##### Material for the task #####
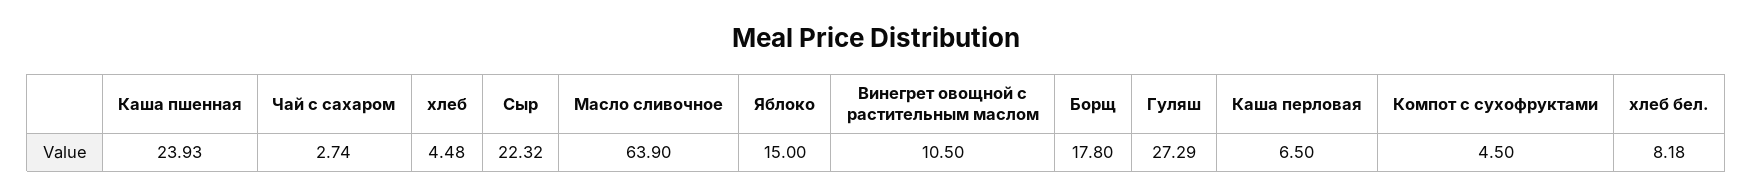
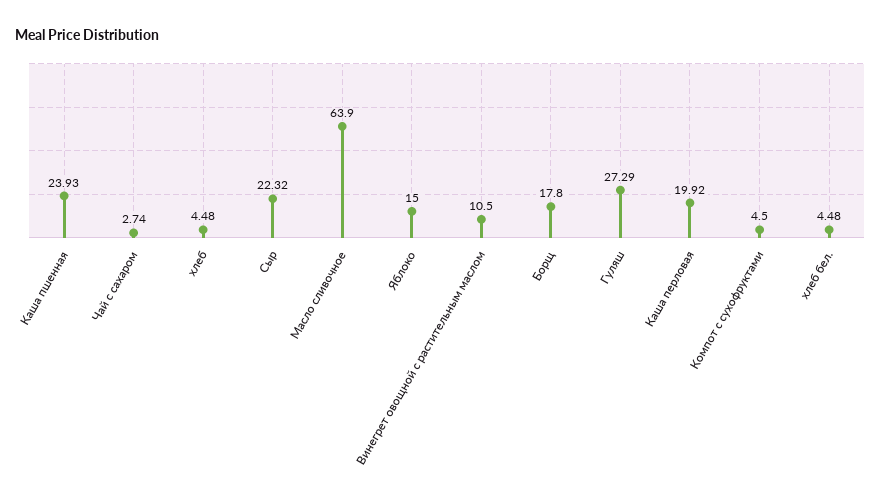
  {
    "Каша пшенная": 23.93,
    "Чай с сахаром": 2.74,
    "хлеб": 4.48,
    "Сыр": 22.32,
    "Масло сливочное": 63.9,
    "Яблоко": 15,
    "Винегрет овощной с растительным маслом": 10.5,
    "Борщ": 17.8,
    "Гуляш": 27.29,
-   "Каша перловая": 6.5,
+   "Каша перловая": 19.92,
    "Компот с сухофруктами": 4.5,
-   "хлеб бел.": 8.18
+   "хлеб бел.": 4.48
  }

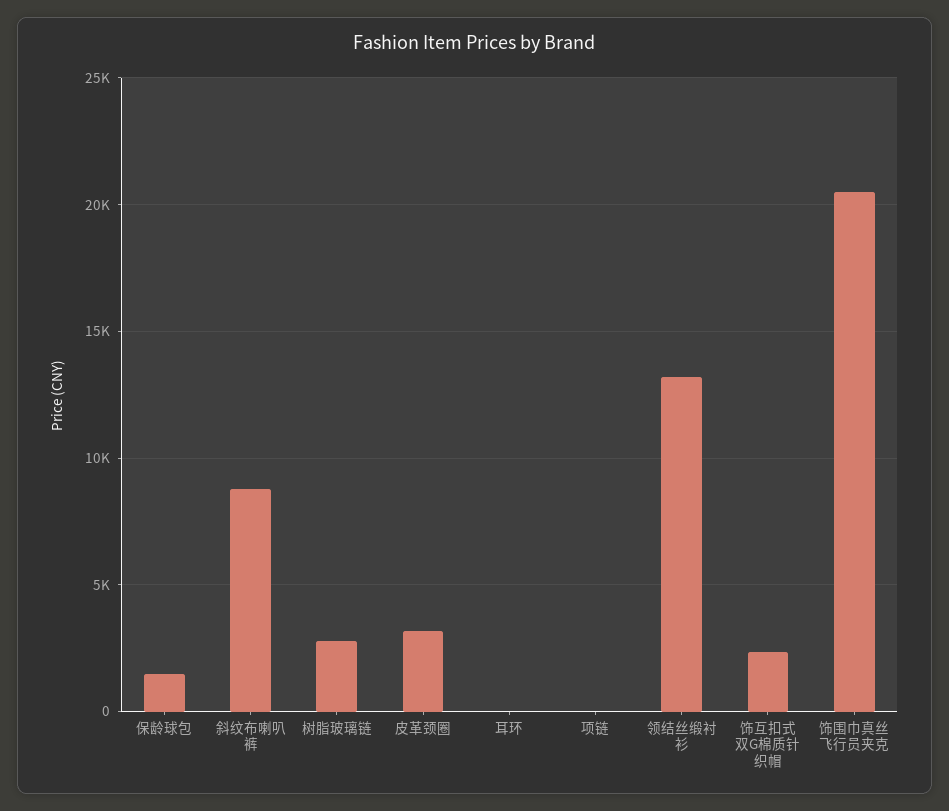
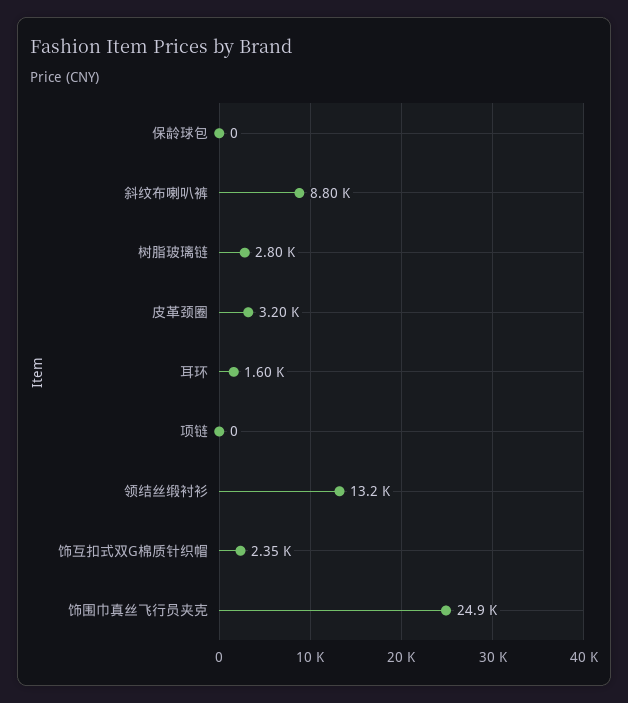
  {
-   "保龄球包": 1500,
+   "保龄球包": 0,
    "斜纹布喇叭裤": 8800,
    "树脂玻璃链": 2800,
    "皮革颈圈": 3200,
-   "耳环": 0,
+   "耳环": 1600,
    "项链": 0,
    "领结丝缎衬衫": 13200,
    "饰互扣式双G棉质针织帽": 2350,
-   "饰围巾真丝飞行员夹克": 20500
+   "饰围巾真丝飞行员夹克": 24900
  }

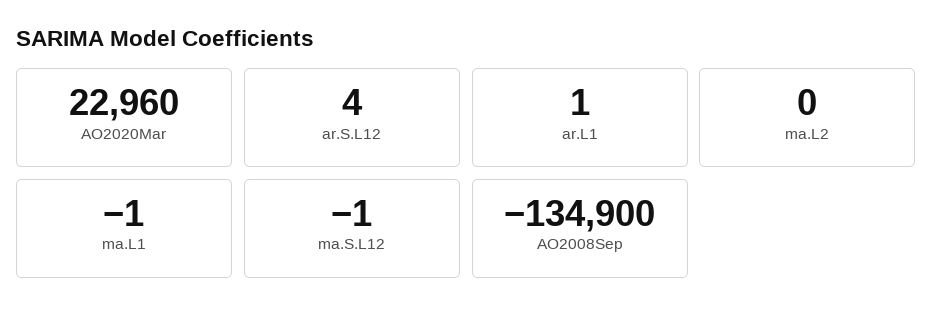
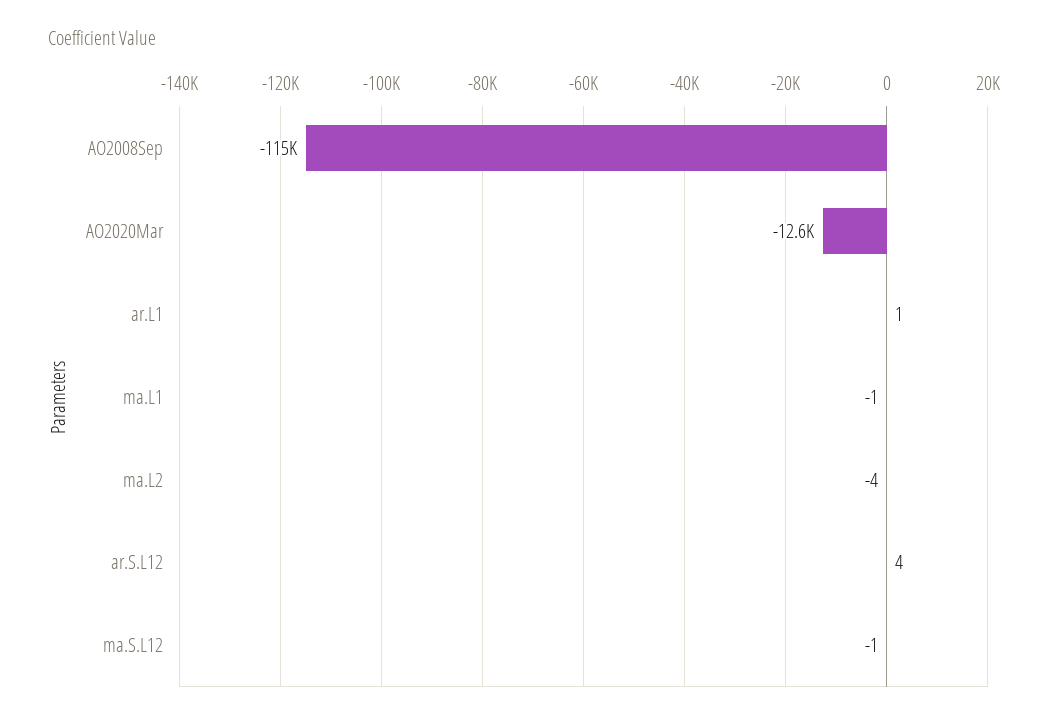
  {
-   "AO2020Mar": 22960,
+   "AO2020Mar": -12600,
    "ar.S.L12": 4,
    "ar.L1": 1,
-   "ma.L2": 0,
+   "ma.L2": -4,
    "ma.L1": -1,
    "ma.S.L12": -1,
-   "AO2008Sep": -134900
+   "AO2008Sep": -115000
  }

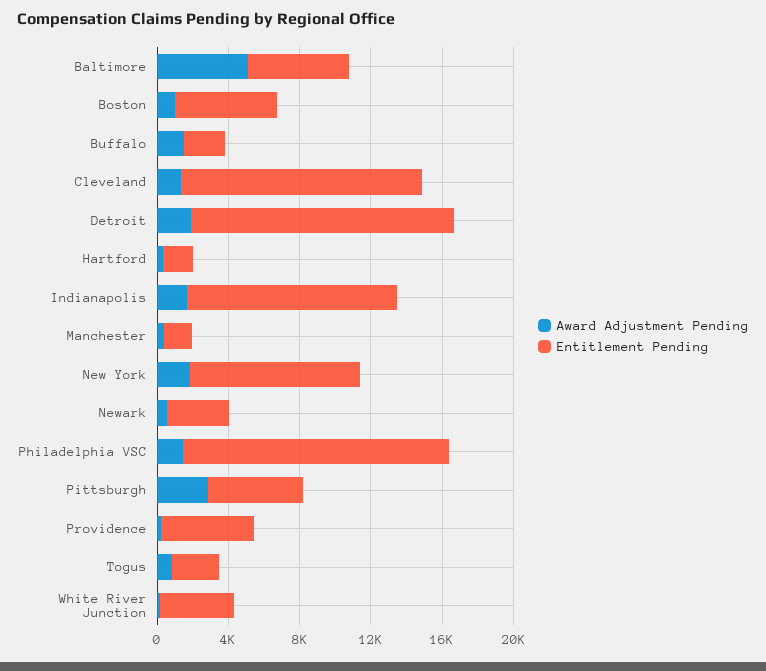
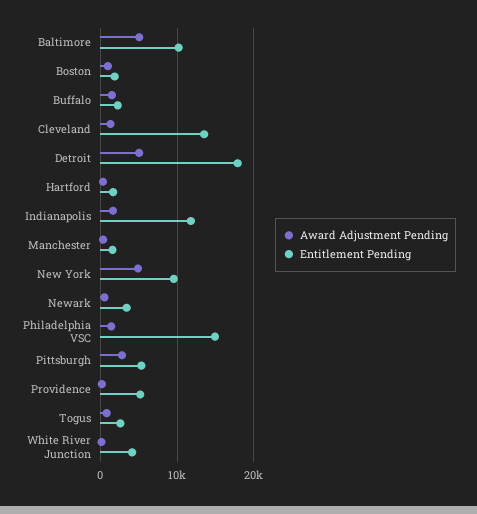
  {
    "Award Adjustment Pending": {
      "Baltimore": 5000,
      "Boston": 1000,
      "Buffalo": 2000,
      "Cleveland": 1000,
-     "Detroit": 2000,
+     "Detroit": 5000,
      "Hartford": 0,
      "Indianapolis": 2000,
      "Manchester": 0,
-     "New York": 2000,
+     "New York": 5000,
      "Newark": 1000,
      "Philadelphia VSC": 1000,
      "Pittsburgh": 3000,
      "Providence": 0,
      "Togus": 1000,
      "White River Junction": 0
    },
    "Entitlement Pending": {
-     "Baltimore": 6000,
+     "Baltimore": 10000,
-     "Boston": 6000,
+     "Boston": 2000,
      "Buffalo": 2000,
      "Cleveland": 14000,
-     "Detroit": 15000,
+     "Detroit": 18000,
      "Hartford": 2000,
      "Indianapolis": 12000,
      "Manchester": 2000,
      "New York": 10000,
      "Newark": 3000,
      "Philadelphia VSC": 15000,
      "Pittsburgh": 5000,
      "Providence": 5000,
      "Togus": 3000,
      "White River Junction": 4000
    }
  }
#####
| Task prompt |
Among the records above, find each line holding the string "Detroit" and pull it out.

| Task answer |
-     "Detroit": 2000,
+     "Detroit": 5000,
-     "Detroit": 15000,
+     "Detroit": 18000,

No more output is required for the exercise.